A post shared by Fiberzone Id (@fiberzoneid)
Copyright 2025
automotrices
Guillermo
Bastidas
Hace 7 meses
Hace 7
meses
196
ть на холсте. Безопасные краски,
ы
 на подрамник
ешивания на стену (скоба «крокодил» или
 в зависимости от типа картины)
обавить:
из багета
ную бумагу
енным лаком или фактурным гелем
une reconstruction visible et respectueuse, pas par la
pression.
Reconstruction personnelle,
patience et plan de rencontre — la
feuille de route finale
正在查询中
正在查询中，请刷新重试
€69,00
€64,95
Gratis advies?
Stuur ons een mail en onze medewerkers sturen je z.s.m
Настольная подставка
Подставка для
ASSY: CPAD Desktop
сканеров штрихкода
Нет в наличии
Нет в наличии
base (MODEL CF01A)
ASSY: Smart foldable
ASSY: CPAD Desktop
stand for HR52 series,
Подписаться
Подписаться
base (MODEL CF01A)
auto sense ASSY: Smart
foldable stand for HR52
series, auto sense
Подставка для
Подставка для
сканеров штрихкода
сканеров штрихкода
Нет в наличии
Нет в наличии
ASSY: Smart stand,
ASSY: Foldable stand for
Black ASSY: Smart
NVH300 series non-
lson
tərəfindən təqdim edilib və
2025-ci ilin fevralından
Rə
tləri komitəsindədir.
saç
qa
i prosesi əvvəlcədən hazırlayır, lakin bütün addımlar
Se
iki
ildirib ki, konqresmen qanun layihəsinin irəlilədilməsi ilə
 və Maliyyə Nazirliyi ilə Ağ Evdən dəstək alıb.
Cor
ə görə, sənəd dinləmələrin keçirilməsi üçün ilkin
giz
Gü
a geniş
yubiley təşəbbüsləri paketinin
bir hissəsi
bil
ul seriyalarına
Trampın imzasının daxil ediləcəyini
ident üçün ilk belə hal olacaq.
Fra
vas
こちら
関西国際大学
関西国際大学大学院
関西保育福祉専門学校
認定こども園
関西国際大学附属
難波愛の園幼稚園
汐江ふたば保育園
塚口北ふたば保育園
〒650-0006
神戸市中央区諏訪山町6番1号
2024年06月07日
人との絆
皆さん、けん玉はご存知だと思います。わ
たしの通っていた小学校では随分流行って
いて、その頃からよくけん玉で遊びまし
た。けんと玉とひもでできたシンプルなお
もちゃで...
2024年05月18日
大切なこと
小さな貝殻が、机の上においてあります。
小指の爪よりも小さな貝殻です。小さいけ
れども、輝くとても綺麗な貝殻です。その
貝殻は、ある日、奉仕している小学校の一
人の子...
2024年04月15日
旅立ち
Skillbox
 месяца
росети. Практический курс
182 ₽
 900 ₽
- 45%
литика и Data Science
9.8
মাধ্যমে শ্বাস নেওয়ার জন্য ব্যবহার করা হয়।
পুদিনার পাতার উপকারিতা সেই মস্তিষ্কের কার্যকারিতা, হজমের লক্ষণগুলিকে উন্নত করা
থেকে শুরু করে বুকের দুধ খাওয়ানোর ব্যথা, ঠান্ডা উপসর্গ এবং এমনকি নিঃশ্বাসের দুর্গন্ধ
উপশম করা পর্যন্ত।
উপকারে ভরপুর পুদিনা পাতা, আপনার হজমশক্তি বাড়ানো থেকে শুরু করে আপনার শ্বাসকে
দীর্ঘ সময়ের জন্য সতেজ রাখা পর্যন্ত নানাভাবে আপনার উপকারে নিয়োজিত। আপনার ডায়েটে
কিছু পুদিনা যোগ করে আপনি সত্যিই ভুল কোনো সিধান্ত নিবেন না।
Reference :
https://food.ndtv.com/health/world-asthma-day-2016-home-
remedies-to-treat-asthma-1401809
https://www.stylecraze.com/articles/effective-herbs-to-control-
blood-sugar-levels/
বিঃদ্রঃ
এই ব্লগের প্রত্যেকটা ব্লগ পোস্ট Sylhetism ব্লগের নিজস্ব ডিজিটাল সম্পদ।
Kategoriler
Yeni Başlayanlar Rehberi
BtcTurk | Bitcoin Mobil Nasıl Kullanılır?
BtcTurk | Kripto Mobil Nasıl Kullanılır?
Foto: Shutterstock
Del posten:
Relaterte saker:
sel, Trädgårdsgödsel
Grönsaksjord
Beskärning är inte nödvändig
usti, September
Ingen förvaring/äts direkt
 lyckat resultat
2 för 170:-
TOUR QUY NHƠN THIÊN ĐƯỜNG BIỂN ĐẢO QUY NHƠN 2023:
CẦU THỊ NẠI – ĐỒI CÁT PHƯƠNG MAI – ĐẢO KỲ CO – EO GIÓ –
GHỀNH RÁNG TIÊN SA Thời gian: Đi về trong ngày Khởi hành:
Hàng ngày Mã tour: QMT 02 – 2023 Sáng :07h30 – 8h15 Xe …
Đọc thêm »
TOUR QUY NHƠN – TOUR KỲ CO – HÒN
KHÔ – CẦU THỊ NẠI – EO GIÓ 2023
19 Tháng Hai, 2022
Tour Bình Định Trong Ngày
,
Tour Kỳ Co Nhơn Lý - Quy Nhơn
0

▶ [Instruction] Every record is to be retyped exactly as given.

▶ [Exercise solution]
A post shared by Fiberzone Id (@fiberzoneid)
Copyright 2025
automotrices
Guillermo
Bastidas
Hace 7 meses
Hace 7
meses
196
ть на холсте. Безопасные краски,
ы
 на подрамник
ешивания на стену (скоба «крокодил» или
 в зависимости от типа картины)
обавить:
из багета
ную бумагу
енным лаком или фактурным гелем
une reconstruction visible et respectueuse, pas par la
pression.
Reconstruction personnelle,
patience et plan de rencontre — la
feuille de route finale
正在查询中
正在查询中，请刷新重试
€69,00
€64,95
Gratis advies?
Stuur ons een mail en onze medewerkers sturen je z.s.m
Настольная подставка
Подставка для
ASSY: CPAD Desktop
сканеров штрихкода
Нет в наличии
Нет в наличии
base (MODEL CF01A)
ASSY: Smart foldable
ASSY: CPAD Desktop
stand for HR52 series,
Подписаться
Подписаться
base (MODEL CF01A)
auto sense ASSY: Smart
foldable stand for HR52
series, auto sense
Подставка для
Подставка для
сканеров штрихкода
сканеров штрихкода
Нет в наличии
Нет в наличии
ASSY: Smart stand,
ASSY: Foldable stand for
Black ASSY: Smart
NVH300 series non-
lson
tərəfindən təqdim edilib və
2025-ci ilin fevralından
Rə
tləri komitəsindədir.
saç
qa
i prosesi əvvəlcədən hazırlayır, lakin bütün addımlar
Se
iki
ildirib ki, konqresmen qanun layihəsinin irəlilədilməsi ilə
 və Maliyyə Nazirliyi ilə Ağ Evdən dəstək alıb.
Cor
ə görə, sənəd dinləmələrin keçirilməsi üçün ilkin
giz
Gü
a geniş
yubiley təşəbbüsləri paketinin
bir hissəsi
bil
ul seriyalarına
Trampın imzasının daxil ediləcəyini
ident üçün ilk belə hal olacaq.
Fra
vas
こちら
関西国際大学
関西国際大学大学院
関西保育福祉専門学校
認定こども園
関西国際大学附属
難波愛の園幼稚園
汐江ふたば保育園
塚口北ふたば保育園
〒650-0006
神戸市中央区諏訪山町6番1号
2024年06月07日
人との絆
皆さん、けん玉はご存知だと思います。わ
たしの通っていた小学校では随分流行って
いて、その頃からよくけん玉で遊びまし
た。けんと玉とひもでできたシンプルなお
もちゃで...
2024年05月18日
大切なこと
小さな貝殻が、机の上においてあります。
小指の爪よりも小さな貝殻です。小さいけ
れども、輝くとても綺麗な貝殻です。その
貝殻は、ある日、奉仕している小学校の一
人の子...
2024年04月15日
旅立ち
Skillbox
 месяца
росети. Практический курс
182 ₽
 900 ₽
- 45%
литика и Data Science
9.8
মাধ্যমে শ্বাস নেওয়ার জন্য ব্যবহার করা হয়।
পুদিনার পাতার উপকারিতা সেই মস্তিষ্কের কার্যকারিতা, হজমের লক্ষণগুলিকে উন্নত করা
থেকে শুরু করে বুকের দুধ খাওয়ানোর ব্যথা, ঠান্ডা উপসর্গ এবং এমনকি নিঃশ্বাসের দুর্গন্ধ
উপশম করা পর্যন্ত।
উপকারে ভরপুর পুদিনা পাতা, আপনার হজমশক্তি বাড়ানো থেকে শুরু করে আপনার শ্বাসকে
দীর্ঘ সময়ের জন্য সতেজ রাখা পর্যন্ত নানাভাবে আপনার উপকারে নিয়োজিত। আপনার ডায়েটে
কিছু পুদিনা যোগ করে আপনি সত্যিই ভুল কোনো সিধান্ত নিবেন না।
Reference :
https://food.ndtv.com/health/world-asthma-day-2016-home-
remedies-to-treat-asthma-1401809
https://www.stylecraze.com/articles/effective-herbs-to-control-
blood-sugar-levels/
বিঃদ্রঃ
এই ব্লগের প্রত্যেকটা ব্লগ পোস্ট Sylhetism ব্লগের নিজস্ব ডিজিটাল সম্পদ।
Kategoriler
Yeni Başlayanlar Rehberi
BtcTurk | Bitcoin Mobil Nasıl Kullanılır?
BtcTurk | Kripto Mobil Nasıl Kullanılır?
Foto: Shutterstock
Del posten:
Relaterte saker:
sel, Trädgårdsgödsel
Grönsaksjord
Beskärning är inte nödvändig
usti, September
Ingen förvaring/äts direkt
 lyckat resultat
2 för 170:-
TOUR QUY NHƠN THIÊN ĐƯỜNG BIỂN ĐẢO QUY NHƠN 2023:
CẦU THỊ NẠI – ĐỒI CÁT PHƯƠNG MAI – ĐẢO KỲ CO – EO GIÓ –
GHỀNH RÁNG TIÊN SA Thời gian: Đi về trong ngày Khởi hành:
Hàng ngày Mã tour: QMT 02 – 2023 Sáng :07h30 – 8h15 Xe …
Đọc thêm »
TOUR QUY NHƠN – TOUR KỲ CO – HÒN
KHÔ – CẦU THỊ NẠI – EO GIÓ 2023
19 Tháng Hai, 2022
Tour Bình Định Trong Ngày
,
Tour Kỳ Co Nhơn Lý - Quy Nhơn
0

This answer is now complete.